Hace
unos días traía aquí una cita de Modiano sobre el tiempo que se necesita para
que salga a la luz lo que ha sido borrado, para encontrar las pistas en los
archivos ignorados y rescataba uno de esos documentos perdidos como excusa para
escribir una escena en la que, a partir de datos escasos, intentaba perfilar un
personaje.
Los
azares que entremezclan la realidad con la ficción pueden llegar a ser
caprichosos, fascinantes, casi
increíbles. Cuando semanas atrás comencé a enfrentarme a las escenas que tratan
describir la vida de mi abuela en la Prisión de Mujeres de Málaga, decidí
reemprender la investigación histórica que dejé casi aparcada al principio del
camino y tirar de uno de los muchos hilos que quedaron en la madeja.
Tras
enviar un documento debidamente cumplimentado, que explicaba los motivos de mi
solicitud, recibí por correo certificado un voluminoso paquete del Ministerio
de Interior. Contenía varios centenares de páginas –que algún amable funcionario
debió dedicar varias horas en fotocopiar para mí- con los expedientes de tres
personas sobre las que había solicitado información: el capellán de la prisión,
uno de los directores que estuvieron al frente de la misma mientras mi abuela
estaba reclusa y la subdirectora.
Guardan
partidas de nacimiento, calificaciones de estudios, certificados de
nombramiento, recomendaciones, solicitudes de vacaciones, sanciones impuestas
por negligencia, bajas por enfermedad,
telegramas de confirmación de permisos… Todos ellos debidamente
fechados, firmados y sellados. Entre las firmas se pueden encontrar las de
Victoria Kent –la ministra que impulsó una importante y humanizadora reforma
penitenciaria durante la República- la
de varios ministros franquistas de Justicia como Esteban Bilbao, Raimundo
Fernández Cuesta o Antonio Iturmendi y un considerable número de funcionarios.

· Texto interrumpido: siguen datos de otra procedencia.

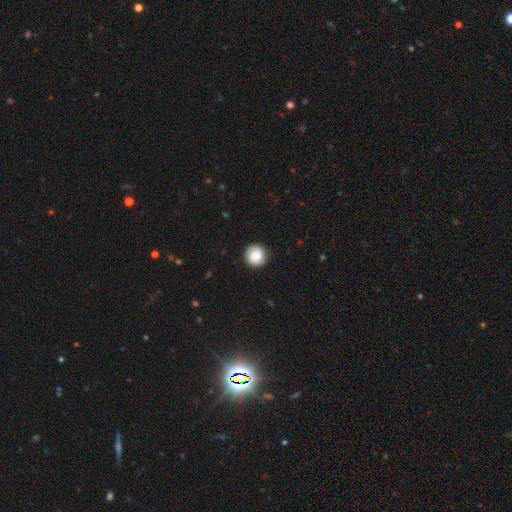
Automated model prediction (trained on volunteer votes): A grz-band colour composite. It shows a smooth galaxy with no disk features (75%) that is round (94%). Merging: none (89%).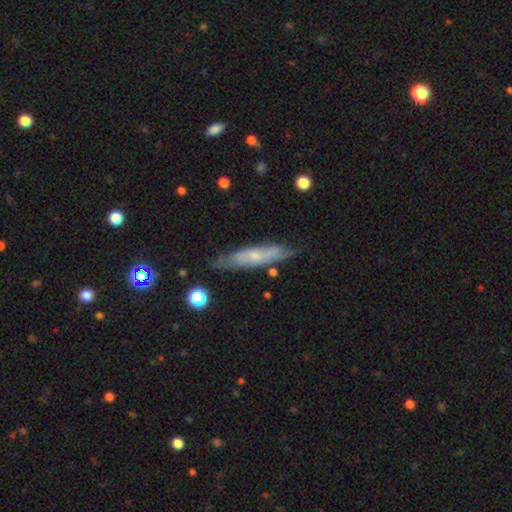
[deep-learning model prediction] This appears to be a featured or disk galaxy (54%) viewed edge-on (60%). Merging: none (74%).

Los sellos contienen escudos de diversas instituciones monárquicas,
republicanas y fascistas que recorren más de sesenta años de tiempo. Los
documentos están repletos de frases hechas, sobre todo en los primeros momentos
de la dictadura que se cuentan por los años que han pasado desde la Victoria,
que incluyen encendidas exclamaciones a Franco –curiosamente siempre tres-, que
en ocasiones se despiden recordando lo mucho que hizo Dios por el nuevo
régimen.
Más
allá del testimonio frío, funcionarial, pueden leerse dramas, vidas azotadas
por las circunstancias cambiantes que nos hablan de una funcionaria que
abandona su puesto en la Administración de la República cuando la guerra ya
está perdida y que, pocos días después de la Victoria, ya ha conseguido cuatro
avaladoras capaces de firmar las declaraciones necesarias para pasar la purga y
continuar en el Cuerpo; del director de prisiones que pide la excedencia por
motivos personales y muchos años más tarde se pone al servicio del Movimiento
Nacional y se afilia a la Falange para escalar en el escalafón: de un religioso
que se esconde en el consulado mejicano de Málaga durante los meses de “terror
rojo” y que lo primero que hace, pocos días después de la conquista de la
ciudad por las tropas de Franco, es ofrecerse voluntario en la capellanía de la
cárcel de mujeres.
Al
cura lo imaginaba navarro y, más concretamente, de un pequeño pueblo cercano al
País Vasco, al director nacido en una de esas villas minúsculas que se pierden
en la meseta y a la subdirectora como una de esas personas que no han nacido en
Madrid, pero acuden a la capital buscando las oportunidades que en ella ofrece
la Administración. Todo lo que mi imaginación había inventado se ha visto
confirmado por la realidad de los escritos. Aunque conocía los nombres y los
apellidos de las personas decidí inventarme otros para convertirlos en
personajes de novela. Al cura lo imaginé como Padre Iturbe y la casualidad traviesa
ha querido que naciera en una aldea navarra llamada Iturgoyen.
La
realidad puede resultar en muchos casos mucho más fabulosa que la ficción. Para
reconstruir la historia tapé con mi imaginación los puntos oscuros, que
entonces desconocía, sin atreverme a soñar que la luz posterior no sólo
confirmaría, sino que acabaría agrandando muchos de los detalles inventados.
Cuando
imagino trato de alejarme de los tópicos, pero la realidad acaba confirmándome
que lo más probable es siempre la intuición más normal, la más sencilla, que
luego acaba enredándose para construir, con la realidad más novelesca que se
pueda imaginar, una historia maravillosamente posible.